When a wife struggles with discovering her husband involved in porn on any level, it is helpful to her just to know she is not alone in asking those awful, but common, questions. He is not really so different from every other man addicted to pornography in the way he treats her, and she is not so different in the way she responds to him and that knowledge. We are more alike than we are different. Through the ages and across cultures, the human heart hasn’t changed much…we are still created in the image of God, but marred by sin which has changed everything. Yet sin has a certain predictable pattern it follows once the “sin of choice” is established in an individual’s life. That’s what Scripture means when it says we become a slave to sin…we no longer control it, but it controls us and we follow it’s course in a downward spiral until we allow Christ to intervene by changing who is our Master (Romans 6-8).
How do we help the wife who struggles with believing she is somehow responsible for his choices? She must believe God’s Word that each of us is individually responsible for the choices we make. No one, including the devil, can make a true follower of Christ sin! We may set a stage making it easier for another to choose to sin, but they are still individually responsible for their decision to act out on the temptation, or to cry out to the Lord for his help (1 Corinthians 10:13-14) and to claim the victory promised true believers (Romans 8:37-39).

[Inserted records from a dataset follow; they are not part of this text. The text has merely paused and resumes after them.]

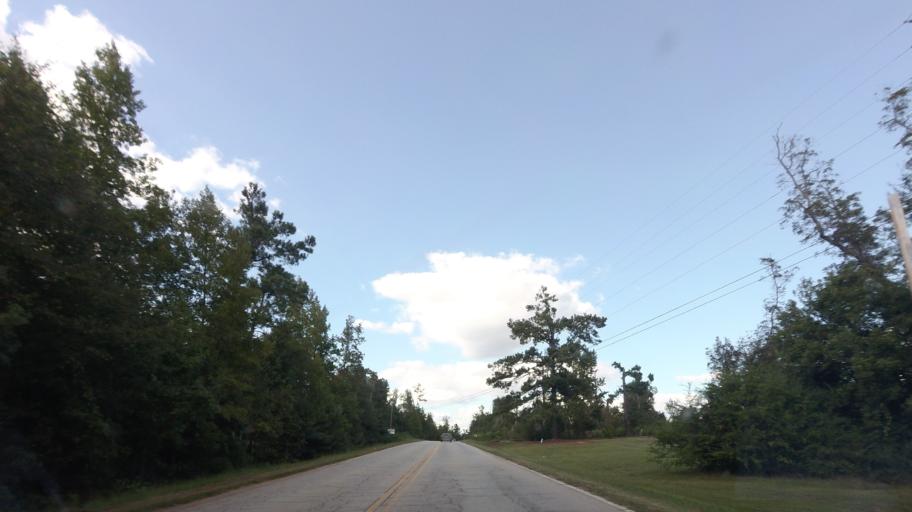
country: US
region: Georgia
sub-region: Lamar County
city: Barnesville
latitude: 33.0775
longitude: -84.1552
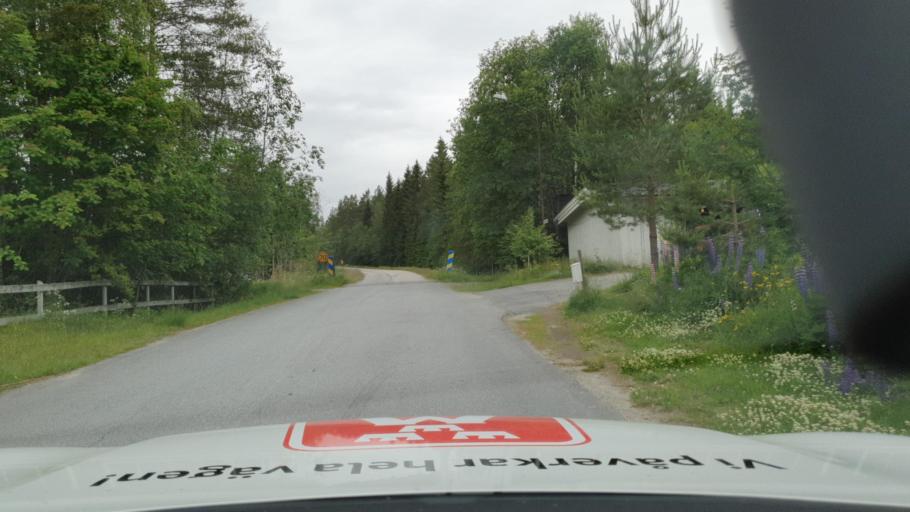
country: SE
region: Vaesterbotten
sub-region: Nordmalings Kommun
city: Nordmaling
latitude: 63.5313
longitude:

Our next goal would be to help that wife find her true identity in Christ alone. She needs to be fortified in her own walk with the Lord, confident in who she is as an individual known and loved by God, forgiven and approved by her Heavenly Father. As she grows “vertically” in her relationship with the Lord and is satisfied in His love, she can better evaluate all of her “horizontal” relationships to see what, if anything, needs to change to honor the Lord. She will then be less vulnerable to believe every lie she hears (either in her head or from her husband) about blaming herself for his sin because she isn’t good enough. Daily she grows stronger by walking with her Lord (Matthew 11:28-30) and believing His evaluation of her (Ephesians 1-3).
Sue’s husband was caught again: he viewed pornography and said it was her fault because she didn’t give him what he wanted. She had all the “normal” questions: What did she do wrong to make him struggle so in lust? No, she hadn’t been a perfect wife, yet she tried to honor and serve him in all the proper ways, including being his sexual companion and lover. She regularly made love to him, but refused when he began to ask her to do “kinky things” he had learned from his pornography. He then lashed out in anger with a barrage of accusations she couldn’t imagine. She had always thought their relationship had been pretty good. Now she heard that he blamed her for his struggle since she wasn’t “with him” in his sexual desires, so he “had to look elsewhere to feel like a real man.” He admitted he had struggled since his teens and thought marriage would cure his problem. Now he blamed her that he still struggled.
Sue bought into his blame game until we looked at Biblical truth. She began her road to healing, and encouraged him to get help to renew his mind in God’s Word and to change for God’s glory (Romans 12:1-2, Ephesians 4:17-24). He got counseling and became accountable to godly men. It wasn’t an overnight change for either of them, but it was the beginning of a satisfying marriage with two vertically committed partners dependent on the Lord for strength and wisdom to walk in victory. When both saw the Lord as “enough” for them as individuals, then each was free to love the other as God intended in marriage.
My husband says when he has access to pics of women other than myself that he is just looking not lusting. I told him if he masturbates that he cannot just be looking, but lusting. He said he masturbated at the age of 12 and did not have a woman pic with him. I believe his thinking is warped and that this is his explanation to justify to continue to look at pics of other women. What is your take on this? Thanks in advance for your response.
I agree with you. I responded to “Darlene” about this same question here.
Hi, I have just started this journey speaking to women about my husbands struggle w/ porn in our marriage. I have felt all those things a women feels. I’m a Christian, I give my testimoney, and then I focus on the DISRESPECT I gave my husband. I didn’t know then how my words could affect him so much. I want women to know I needed to lay it at my Saviors feet before I could be healed, and that took some time. But when I finally cried out, God started to mend my heart, and really started to save my marriage. I’m praying God opens more doors for me to speak and Glorify His name in this trial!
@Megan – Sounds like a great message you are giving to others! I highly encourage you to keep it up!